Le prologue de «Stray» nous a fendu le coeur. Accompagné par d’autres félins, notre petit chat explore les restes d’une ville reprise par une végétation luxuriante.
Photo: Annapurna Interactive Le prologue de «Stray» nous a fendu le coeur. Accompagné par d’autres félins, notre petit chat explore les restes d’une ville reprise par une végétation luxuriante.

Avant sa sortie, il figurait sur le plus grand nombre de listes de souhaits sur Steam. Et il ne déçoit pas. Stray, le nouveau jeu indépendant pour PC et PlayStation dans lequel on prend la place d’un petit chat rouquin perdu dans un mystérieux monde postapocalyptique peuplé par des robots, est intelligent, magnifique et brillant. Plongeons.

Le prologue de Stray nous a fendu le coeur. Accompagné par d’autres félins, notre petit chat explore les restes d’une ville reprise par une végétation luxuriante. Mais voilà, quelques instants plus tard, il tombe dans un précipice menant tout droit au creux d’égouts remplis de déchets. Seul et séparé de ses copains, notre personnage principal doit retrouver son chemin vers la surface.

Il faut savoir que dans cet univers futuriste, l’humanité n’est plus, anéantie par tout ce qui nous hante déjà aujourd’hui : le capitalisme sauvage, le réchauffement de la planète, les pandémies. Des robots humanoïdes animés par intelligence artificielle ont pris leur place, survivant sous terre, isolés du reste du monde.
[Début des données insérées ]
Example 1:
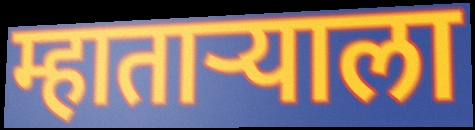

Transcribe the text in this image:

म्हाताऱ्याला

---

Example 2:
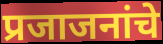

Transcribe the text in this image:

प्रजाजनांचे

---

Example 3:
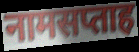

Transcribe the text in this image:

नामसप्ताह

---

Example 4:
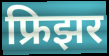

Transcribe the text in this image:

फ्रिझर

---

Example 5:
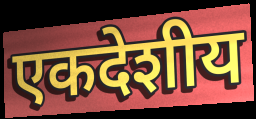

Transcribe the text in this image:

एकदेशीय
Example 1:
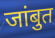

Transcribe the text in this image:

जांबुत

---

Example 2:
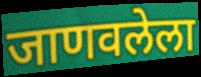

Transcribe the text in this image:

जाणवलेला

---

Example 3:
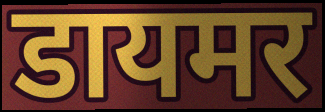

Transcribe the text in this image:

डायमर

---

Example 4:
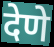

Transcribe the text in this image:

देणे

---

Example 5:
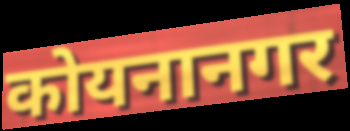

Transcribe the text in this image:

कोयनानगर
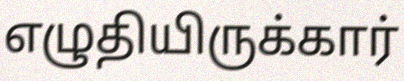
எழுதியிருக்கார்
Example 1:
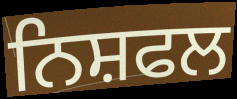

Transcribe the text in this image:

ਨਿਸ਼ਫਲ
Mais il y a un espoir : si un chat peut survivre à l’extérieur, d’autres le peuvent aussi.

Aidé par des robots aspirant à faire l’expérience de ce monde extérieur, il faudra résoudre plusieurs mystères pour faire rejaillir la lumière sur cette ville. Mais attention : des bestioles mutantes se cachent dans les égouts, et elles n’ont pas peur des boules de poils.

Si Stray est avant tout un jeu narratif comme Annapurna Interactive a l’habitude de nous en offrir, sa véritable force se cache dans ses casse-tête franchement bien pensés et dans ses vastes niveaux de jeu de plateforme en trois dimensions conçus par l’équipe de BlueTwelve Studio, formée par d’anciens développeurs d’Ubisoft. En l’espace de quelques minutes, on passe du rôle du chat détective à celui du chat ninja.
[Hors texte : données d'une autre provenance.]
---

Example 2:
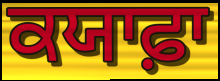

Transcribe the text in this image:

ਕਯਾਫ਼ਾ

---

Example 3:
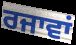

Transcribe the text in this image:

ਰਜਾਵਾਂ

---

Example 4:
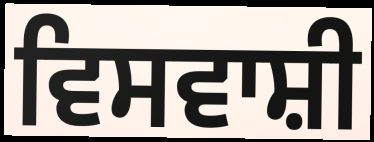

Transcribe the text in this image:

ਵਿਸਵਾਸ਼ੀ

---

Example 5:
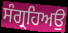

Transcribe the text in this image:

ਸੰਗ੍ਰਹਿਅਉ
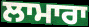
ਲਾਮਾਰਾ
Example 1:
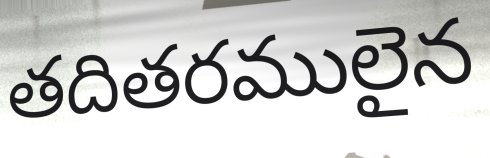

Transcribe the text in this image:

తదితరములైన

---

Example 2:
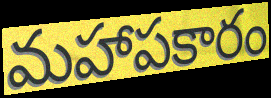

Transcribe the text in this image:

మహాపకారం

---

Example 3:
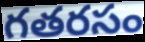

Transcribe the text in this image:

గతరసం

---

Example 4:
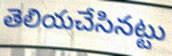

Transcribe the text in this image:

తెలియచేసినట్టు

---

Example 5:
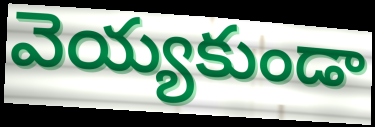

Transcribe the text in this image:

వెయ్యకుండా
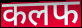
कलफ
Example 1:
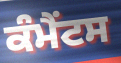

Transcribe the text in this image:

ਕੰਮੈਂਟਸ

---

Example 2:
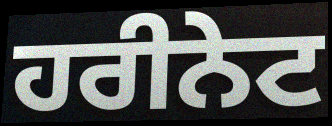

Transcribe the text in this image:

ਹਰੀਨੇਟ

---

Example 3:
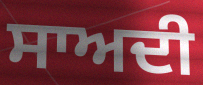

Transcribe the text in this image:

ਸਾਅਦੀ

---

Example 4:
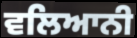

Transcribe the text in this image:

ਵਲਿਆਨੀ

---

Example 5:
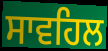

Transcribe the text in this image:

ਸਾਵਹਿਲ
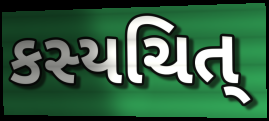
કસ્યચિત્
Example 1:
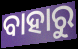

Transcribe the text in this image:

ବାହାରୁ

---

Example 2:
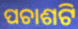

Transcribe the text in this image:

ପଚାଶଟି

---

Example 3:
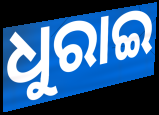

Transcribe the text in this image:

ଧୁରାଇ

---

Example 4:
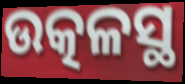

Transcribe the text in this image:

ଉତ୍କଳସ୍ଥ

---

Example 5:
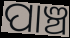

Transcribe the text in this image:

ପାଞ୍ଚ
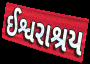
ઈશ્વરાશ્રય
Il y a quelque chose de rafraîchissant à découvrir à hauteur de chat cette ville nocturne largement inspirée par l’esthétique de Hong Kong : certes, on est petit, mais on est aussi bien agile. Avec une aisance désarmante, on court dans les rues, on grimpe sur les climatiseurs attachés aux fenêtres et on saute d’un toit de tôle à l’autre. Et entre deux siestes, on fait nos griffes sur le coin du canapé.

En tant qu’amoureux des chats, on a par contre souffert des passages de combat contre les féroces bestioles mentionnées plus haut et ceux, plus loin dans le récit, lors desquels on doit échapper au regard de drones policiers agressifs. Aujourd’hui, on ne ressent presque plus rien lorsque notre personnage meurt dans un jeu vidéo. C’est une tout autre chose lorsque notre avatar est un petit minou, surtout lorsqu’il est animé avec un réalisme aussi bluffant. Mais le jeu en vaut tout de même la chandelle. Ces passages sont heureusement rares et brefs, et ils ajoutent à la tension : nos amis robots sont terrorisés par l’extérieur, il faut leur en donner une raison.
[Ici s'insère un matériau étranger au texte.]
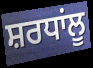
ਸ਼ਰਧਾਂਲੂ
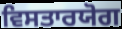
ਵਿਸਤਾਰਯੋਗ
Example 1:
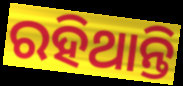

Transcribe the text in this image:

ରହିଥାନ୍ତି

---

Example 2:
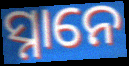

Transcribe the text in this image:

ସ୍ନାନେ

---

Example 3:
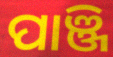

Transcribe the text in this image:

ପାଞ୍ଜି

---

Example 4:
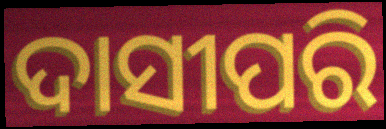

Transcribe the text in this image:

ଦାସୀପରି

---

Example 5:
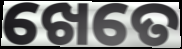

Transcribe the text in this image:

ଖେତେ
Terminé en environ 5 heures, 8 si l’on veut découvrir tous les secrets que le jeu recèle, on ne peut que recommander Stray. Pour le récit, pour le design de niveaux franchement réussi, et pour ce bouton sur la manette qui n’a qu’une seule fonction, miauler. On a adoré.

 

Stray

★★★★

Conçu par BlueTwelve Studio et édité par Annapurna Interactive. Offert pour PC (Steam) et PlayStation 4 et 5.